The two models presented in this paper differ in the order that vaccination and infection occur within a discrete time unit. By comparison, continuous-time models do not face this issue, as they assume events occur simultaneously. We found that the two model formulations present contrasting outcomes. Specifically, when vaccination occurs first, we showed that both infection recovery and partial vaccine efficiency are needed for a backward bifurcation to occur. This result is analogous to the findings for the continuous-time model formulation. However, if infection occurs before vaccination, we showed that it is possible for a backward bifurcation to occur even when the vaccine is fully effective. We also found that, when disease transmission occurs before vaccination, the region of bistablity is larger, implying that R0 must be reduced even further to guarantee elimination of the disease. Moreover, the asymptotic number of infected individuals is larger in this bistability region, resulting in a more severe epidemic when the disease is not successfully eradicated. Similar behavior was observed in the first model (vaccination before infection) when comparing different infection rates in newly vaccinated individuals. Specifically, worse outcomes occur if the vaccine is not immediately effective.

These findings highlight the importance of early intervention strategies, as the results suggest that reducing the initial availability of susceptible individuals may mitigate the impact of the epidemic. The contrasting outcomes presented by the two models developed here bring up important questions as to what are the practical implications of these modeling assumptions? Specifically, in a real-world application, what does it mean to say that vaccination occurs before infection? In certain situations, such as examining the course of influenza throughout the year, this is clear: vaccination should ideally occur before the flu season begins. However, on a shorter timescale this distinction becomes less straightforward. We also note that another possible model formulation would be to assume that only one event, infection or vaccination, may occur within a unit of time. Under this assumption, it would be necessary to impose the additional assumption that p+ϕ(z)1.

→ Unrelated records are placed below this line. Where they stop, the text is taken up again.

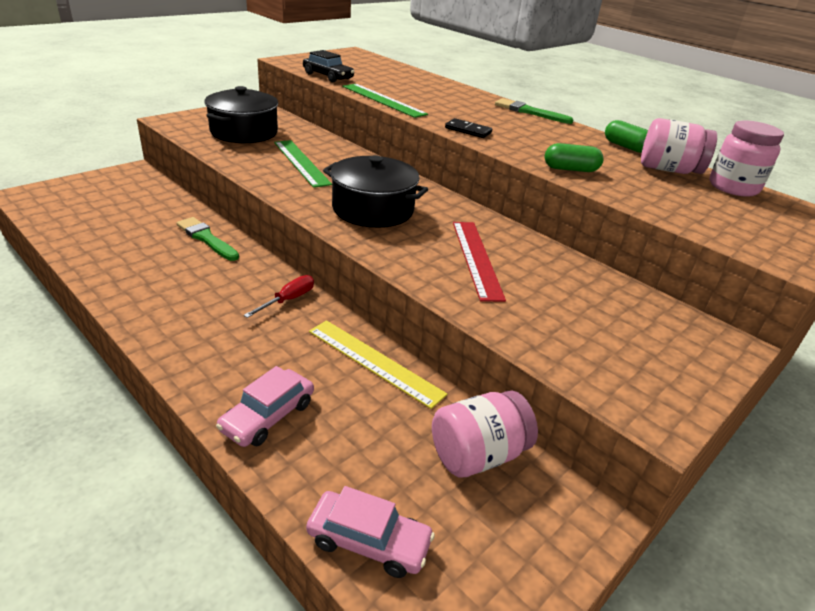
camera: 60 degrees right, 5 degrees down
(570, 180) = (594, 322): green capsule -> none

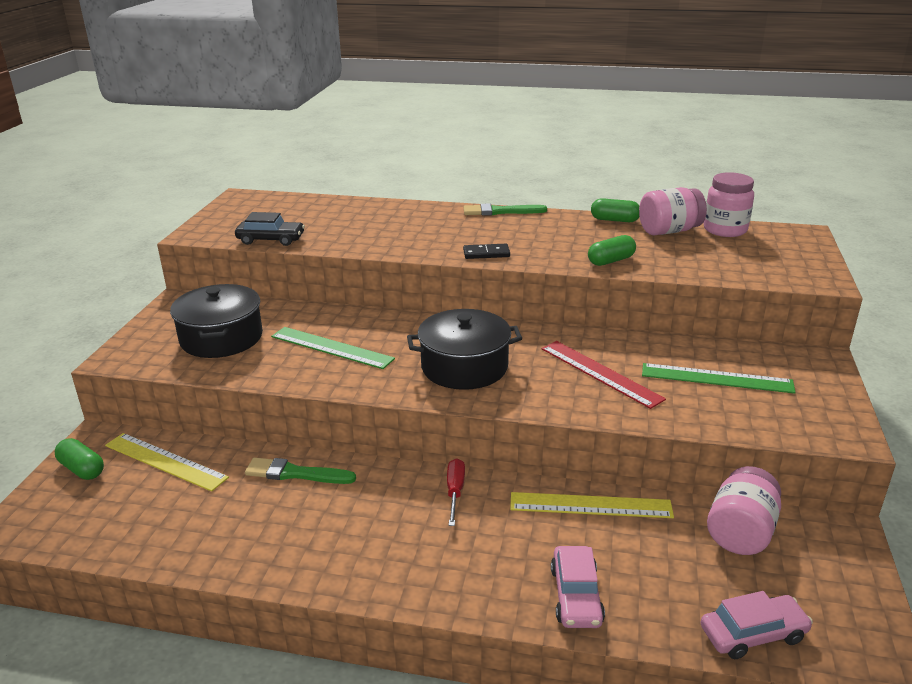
camera: 30 degrees left, 5 degrees down
(102, 182) = (82, 469): none -> green capsule
(148, 198) = (165, 461): none -> yellow ruler
(383, 100) = (367, 248): green ruler -> green ruler (716, 378)

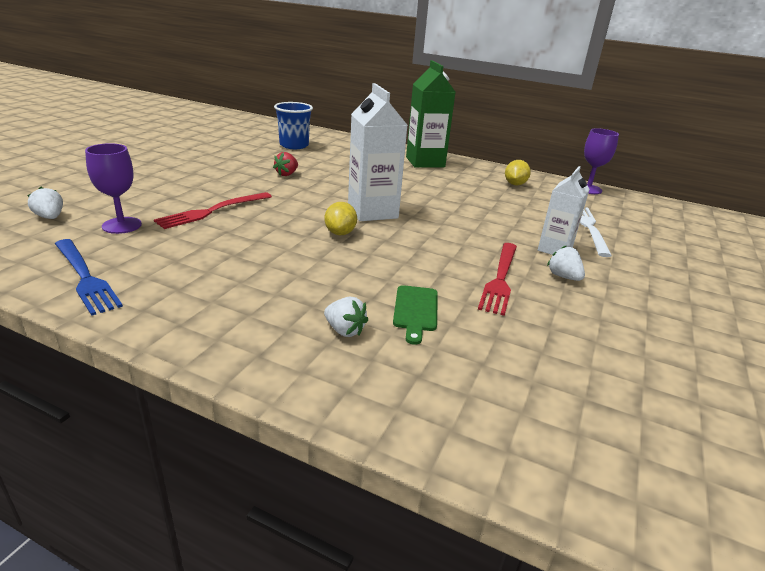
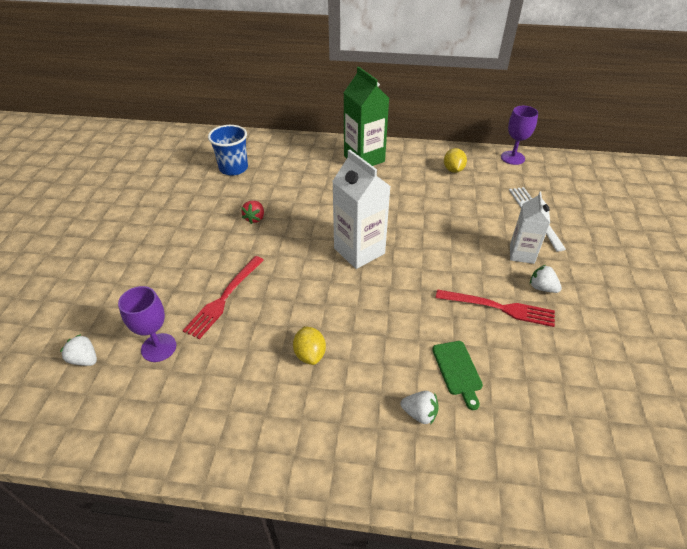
camera: 15 degrees left, 15 degrees up
(85, 277) = (178, 429): blue fork -> none
(340, 233) = (349, 291): yellow lemon -> yellow lemon (310, 354)
(500, 279) = (499, 308): red fork -> red fork turned 75 degrees counterclockwise

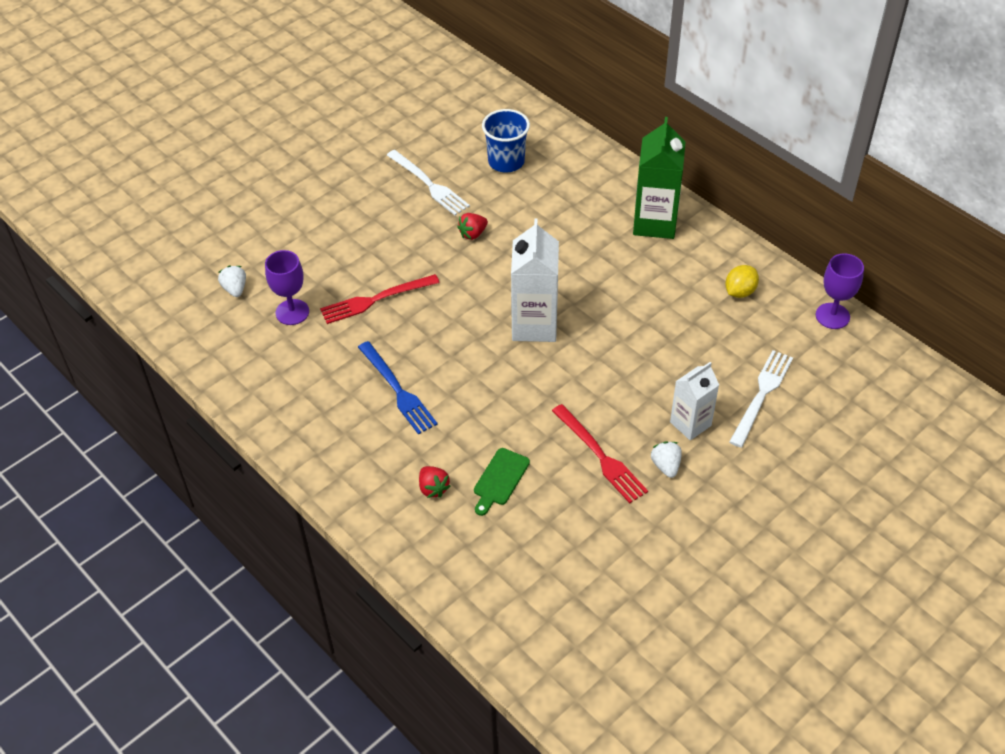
camera: 40 degrees right, 5 degrees up
(191, 204) = (429, 184): none -> white fork
(310, 354) = (397, 390): yellow lemon -> blue fork
(419, 413) = (433, 488): white strawberry -> red strawberry

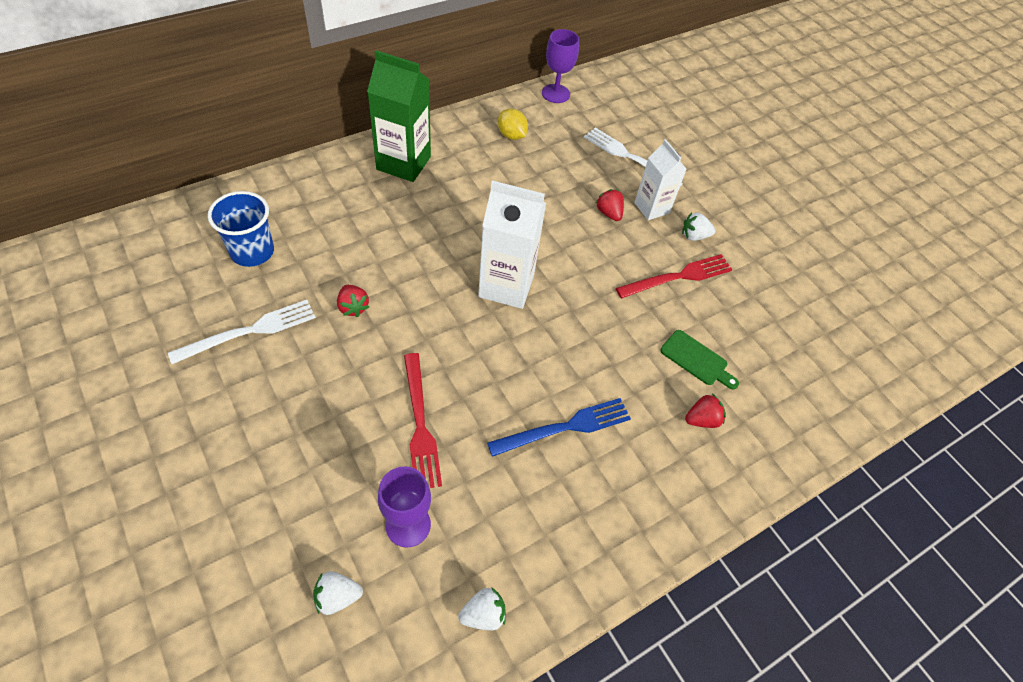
camera: 85 degrees left, 5 degrees up
(234, 367) = (483, 614): none -> white strawberry
(664, 388) = (609, 213): none -> red strawberry

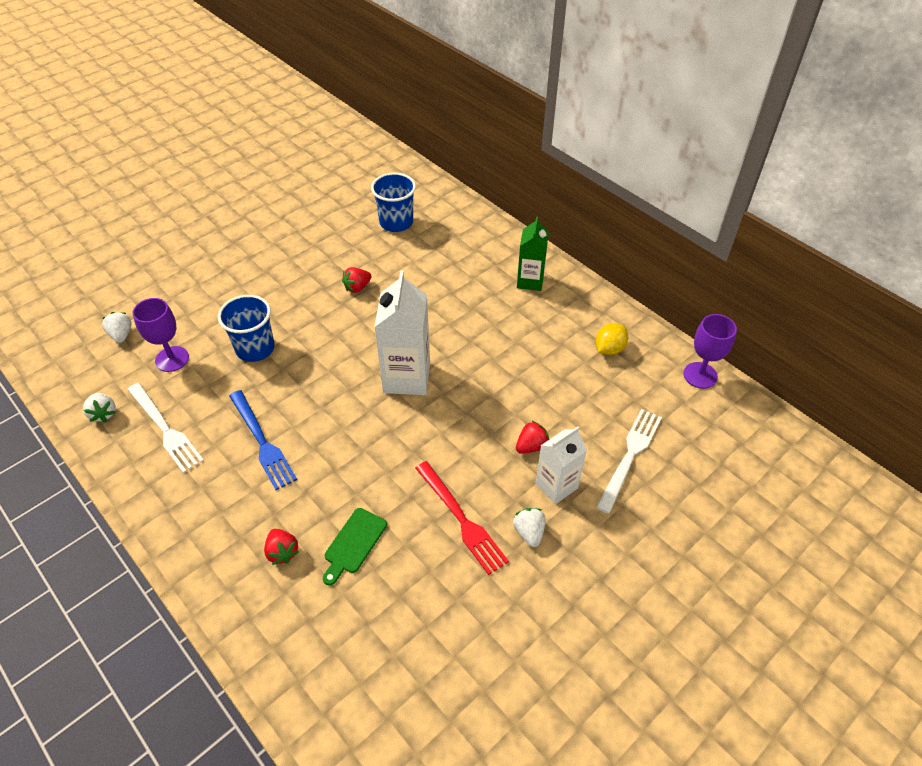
camera: 85 degrees right, 5 degrees down
(250, 331) = (322, 241): white fork -> white fork (165, 429)
(403, 163) = (530, 281): green carton -> green carton, size x0.64
(420, 424) = (255, 348): red fork -> blue cup

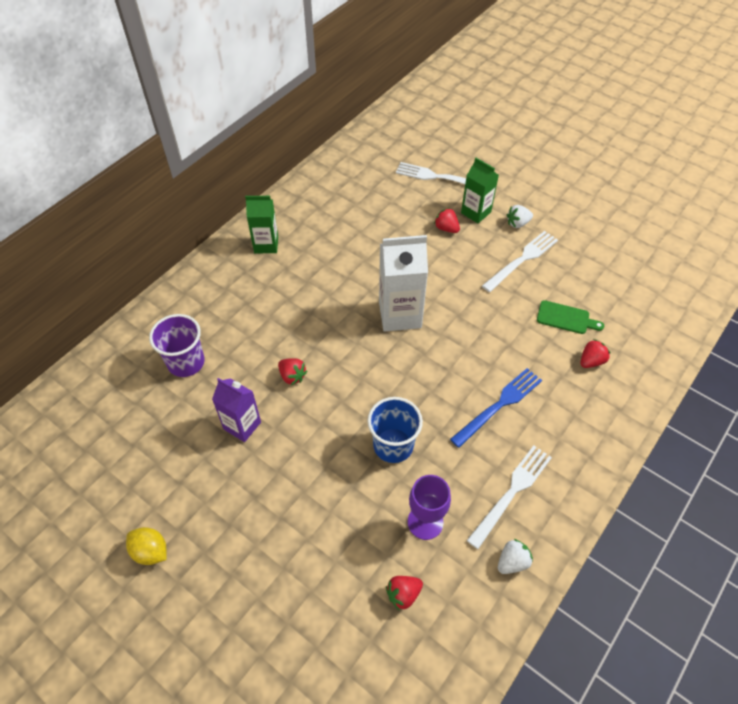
camera: 100 degrees left, 5 degrees up
(121, 335) = (403, 594): white strawberry -> red strawberry
(318, 253) = (242, 425): none -> purple carton
(396, 222) = (186, 362): blue cup -> purple cup
(461, 519) = (522, 260): red fork -> white fork
(556, 486) = (476, 212): white carton -> green carton
(609, 349) = (339, 191): yellow lemon -> yellow lemon (151, 551)
(700, 375) = (355, 144): purple goblet -> none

Since one of the goals of this paper was to determine whether the backward bifurcation that characterizes continuous-time SISV models with partial vaccination efficiency can also occur in a discrete-time, the models presented here were kept relatively simple. Consequently, a number of extensions could be considered, including disease-induced mortality, vaccination waning, and disease treatment, the latter of which may produce backward bifurcations in endemic equilibria (see for example [guerrero2018different, wang2009backward]). We also remark that, while we showed that a backward bifurcation cannot occur in model (1) when ϵ=0, we were unable to use the Lyapunov function developed in [van2019disease] to establish the global asymptotic stability of the disease-free equilibrium in this case. The difficulty arose because, unlike the case when there is no infection recovery (γ=0), the system does not decouple, making it challenging to show that the number of susceptible individuals is eventually bounded by the S-component of the disease-free equilibrium.